等到把门闩拨开了,楚岸平握着门把手,缓缓往内拉,门轴发出吱呀一声,令他的动作立刻僵住,都不敢回头了。
等了片刻,楚岸平屏着呼吸,只把门拉开一道缝,然后横着身子慢慢挤了出去,又把门轻轻合上。
等做完这一切,他的后背已经湿透了。
所幸临近大中午,长廊里没有人,楚岸平贴着墙根走,最后一步一步下了台阶,来到了客栈大厅里。
门外白花花的阳光晃得人睁不开眼,楚岸平几步迈了出去,热浪扑面而来,街上有人牵着驴走过,有妇人蹲在门口择菜,有孩子在巷口追逐打闹。
楚岸平撒腿就跑,这厮从小到大,估计从来没跑得这么快过,两条腿甩得像风车,衣袍在身后猎猎作响,恨不得长出八条腿来。
两边的店铺里,偶有人看见他这副架势,都怀疑是不是有人在追杀他了。
楚岸平越跑越远,那间客栈已经缩成了街尾一个小小的灰点,一直跑到快要岔气了,他才弯着腰,双手撑着膝盖,汗水顺着下巴滴在地上,嘴角却忍不住往上翘。
他跑出来了,那女人也该醒了吧,到时候屋里就剩她一个,那表情想想就解气。
他正乐着,一股热流毫无征兆地从腹部窜了起来。
热流来得又急又猛,像一团火从丹田烧到胸口,又从胸口烧到四肢百骸。
一个撑着油纸伞的妇人从他身边走过,楚岸平的目光黏在她身上,脑子里竟然冒出想要扑上去的冲动。

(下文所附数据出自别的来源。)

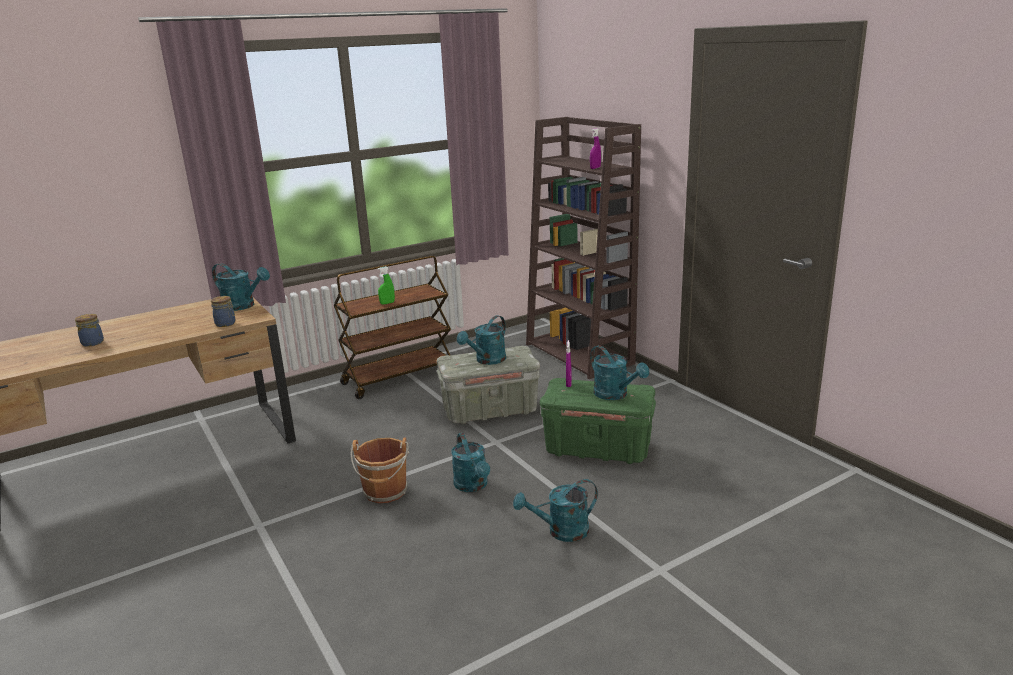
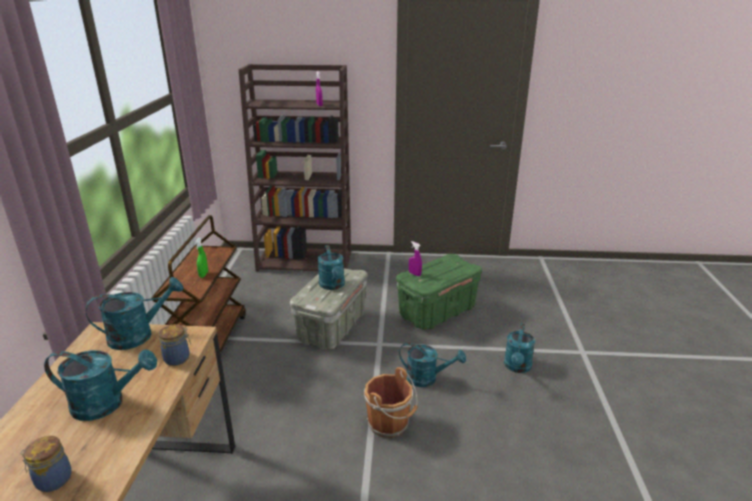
camera: 55 degrees left, 5 degrees up
(615, 395) = (451, 267): turquoise watering can -> turquoise watering can (107, 404)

他狠狠咬了一下舌尖,可那团火不但没有熄灭,反而越烧越旺,连指尖都在发烫了。
他低头看了一眼自己,掉头就往回跑,这次可不管动静不动静了,跑回那家客栈后,把楼梯踩得咯嘣响,唬得瞌睡的掌柜都抬起了头。
楚岸平一把推开虚掩的房门,抬眼看去,床上的阴无欢还保持着打坐的姿势,眼皮都没抬,只是嘴角弯了弯,像是早就知道他会回来。
楚岸平红着眼睛,双手抓着门框,声音都变了调:“你对我做了什么手脚?!”
阴无欢这才慢慢睁开眼,甜笑道:“呦,大兄弟怎么舍得回来了?快跑啊,本座又不拦你。
跑得好好的,怎么不跑了?是不是路上遇见了什么好看的姑娘?”
楚岸平的呼吸越来越粗重。
这女人的诱惑力可不是普通女子能比的,她的声音,她的笑,甚至是坐在床上歪着头看他的作怪样子,都像火上浇油,烧得他快要失去理智了。
但是楚岸平知道,他绝不能中计。
这女魔头外表柔媚,实则心狠手辣,自己一旦露出了丑态,这女人不仅不会帮他,反而会借机肆意嘲笑他,打压他,今日从头到尾就是她故意引诱自己跑的,就是为了给他一个难忘的教训,让他老实!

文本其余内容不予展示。